‘Favourable’ response to lynton extension plans
local authority estimates rebuilt line would contribute millions to the local economy.
PROPOSALS TO extend the Lynton & Barnstaple Railway have met with a positive response from the Exmoor National Park Authority.
The LBR submitted the extra information required to support its planning applications to the ENPA on January 30 (SR463). It includes over 50 revised or additional plans, as well as a 300-page supplementary statement dealing with both the railway’s responses to the ENPA, and comments made by objectors to the plans. The ENPA’s consultant, appointed to make an economic appraisal of the development, was generally favourable, saying that it would generate the equivalent of 41 full-time jobs, of which 28 would be additional to the area, and with the potential to contribute £13.8 million (gross) to the local economy by 2031. The ENPA consultant forecasts that the indirect economic and social benefits of the railway would be to help the regeneration of Lynton and Lynmouth, and to raise awareness of newspaper magnate Sir George Newnes, who promoted the LBR and the Lynton & Lynmouth Cliff Railway. Success for the railway could also boost the status of the national park, and Exmoor agriculture would benefit from a higher profile and demand for local food production.
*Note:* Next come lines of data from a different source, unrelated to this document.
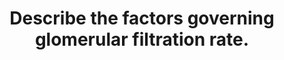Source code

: ---
title: "Describe the factors governing glomerular filtration rate."
entityType: SAQ
exam: PEX
college: ANZCA
year: 2000
sitting: B
question: 08
passRate: 52
EC_expectedDomains:
- "The main points could be covered by a description of the following equation: GFR = Kf[(PGC - PT) - σ( ΠGC- ΠT)] where Kf = glomerular ultrafiltration coefficient, PGC = capillary hydrostatic pressure, PT = tubular hydrostatic pressure , ΠGC = plasma osmotic pressure, ΠT = tubular osmotic pressure, σ = reflection coefficient. A short description of how each of these factors affected GFR was required. A description of Kf, was expected; i.e. the product of the glomerular capillary wall hydraulic conductivity (its permeability) and the effective filtration area."
EC_extraCredit:
- "Additional marks were awarded for stating normal values, and for more detail on how GFR is affected by: Changes in blood pressure; autoregulation, Tubuloglomerular feedback, Changes in the afferent and efferent arteriolar vascular tone of the glomerular capillaries, Factors affecting afferent and efferent arteriolar vascular tone, Changes in hydrostatic pressure in Bowman's capsule, Effects of oedema within renal capsule, Changes in plasma protein concentration, Permeability of glomerular capillaries in pathological states"
EC_errorsCommon:
- "The major errors or omissions were to \"list\" rather than \"describe\" factors affecting GFR, and to not state the direction in which GFR was affected, i.e. an increase or a decrease."
---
The railway’s own consultant reviewed the business plan alongside the consultants’ reports, placing them in the context of rural and sustainable tourism, noting: “Should the application be granted, the work will be the largest single item of capital investment in the Exmoor National Park since the completion of the 50-metre deep Wimbleball Reservoir in 1979,” and commenting: “There is every reason to believe that the Lynton & Barnstaple Railway can perform as well as or, given the experience of the management of the Welsh Highland now available to the LBR, even better than the Welsh Highland Railway.” Parracombe resident Louise Grob, one of the project’s main objectors, has commissioned her own consultant to comment on the application, and obtained a legal opinion on the issues to be considered by ENPA in determining the applications.